Go ahead SC. I tried but couldn't find anything.
escortmad79 I know of the place you speak, I've had a recce.


----------



## spacepunk (Oct 6, 2008)

Thanks TN.
Smellycat used to have a burgervan and I would help out on a friday, great bunch you trucker guys.:wcool:


----------



## Foxylady (Oct 7, 2008)

That's a fabulous find. Excellent pics too...love the inside of the sheds. Nice one.


----------



## Smellycat (Oct 7, 2008)

escortmad79 said:


> There's a lot of derelict places in Arbroath, right next to the football ground is an interesting looking old school house which has been boarded up




Is this the one you mean Escortmad? its the old Ladyloan school and has been lying derelict for ages. There was rumours that it was going to be made into a beefeater restaurant.


----------



## Smellycat (Oct 7, 2008)

Here's a couple of photos of Letham Grange Station which now lies derelict under trees and shrubs. This was another station just outside Arbroath.


----------



## jock1966 (Oct 7, 2008)

Great post Spacepunk 
Your right very close to station thats in use but no sight of BT Police then


----------



## spacepunk (Oct 8, 2008)

A guy in an orange jacket came fluorescening by, but didn't spot me. I've never seen so much guano in my life, the place is carpeted in the stuff and at some popular dumping spots there are the beginnings of mounds a good foot high.


----------



## escortmad79 (Oct 8, 2008)

Smellycat said:


> Is this the one you mean Escortmad? its the old Ladyloan school and has been lying derelict for ages. There was rumours that it was going to be made into a beefeater restaurant.


That's the one


----------



## spacepunk (Nov 8, 2008)

A spokesman for the owners, Network Rail, explained that a survey had recently been carried out and the buildings were found to be in a poor condition.

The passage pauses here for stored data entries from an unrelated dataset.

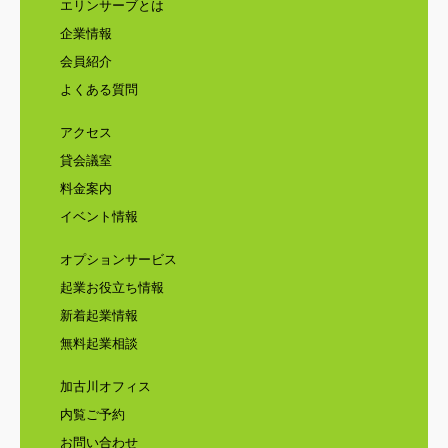
エリンサーブとは
企業情報
会員紹介
よくある質問
アクセス
貸会議室
料金案内
イベント情報
オプションサービス
起業お役立ち情報
新着起業情報
無料起業相談
加古川オフィス
内覧ご予約
お問い合わせ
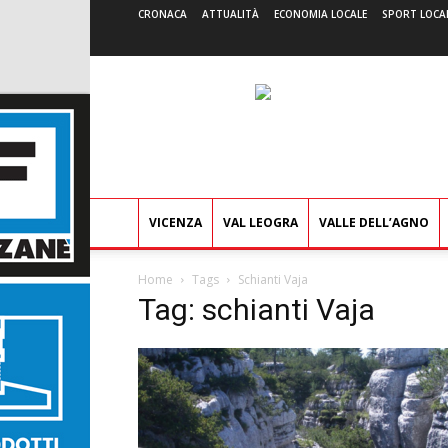
CRONACA
ATTUALITÀ
ECONOMIA LOCALE
SPORT LOCA
VICENZA
VAL LEOGRA
VALLE DELL’AGNO
Home
Tags
Schianti Vaja
Tag: schianti Vaja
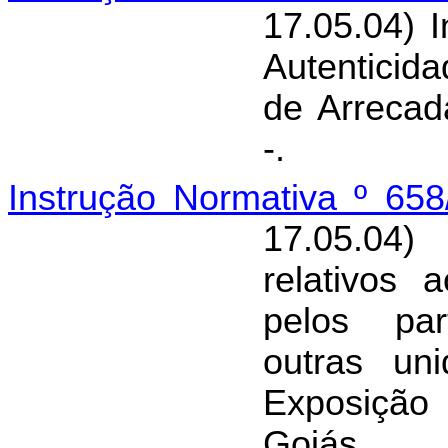
17.05.04) I
Autenticid
de Arreca
-.
Instrução Normativa º 65
17.05.04
relativos
pelos par
outras un
Exposição
Goiás.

Added to that were reports of trespassing incidents and the decision was made to knock the buildings down for general safety.
The spokesman stressed that there were no immediate plans to make use of the site, but did not discount something being done there in the future.







Was I that trespasser???


----------



## wolfism (Nov 9, 2008)

As of Friday, the buildings have become a big pile of rubble. Just as well you took your chance while you could.


----------



## goodeavens (Nov 9, 2008)

Excellent pictures, excellent site. Really like the platform pictures. Picture 4, looks like the station platform used in "It aint half hot mum"


----------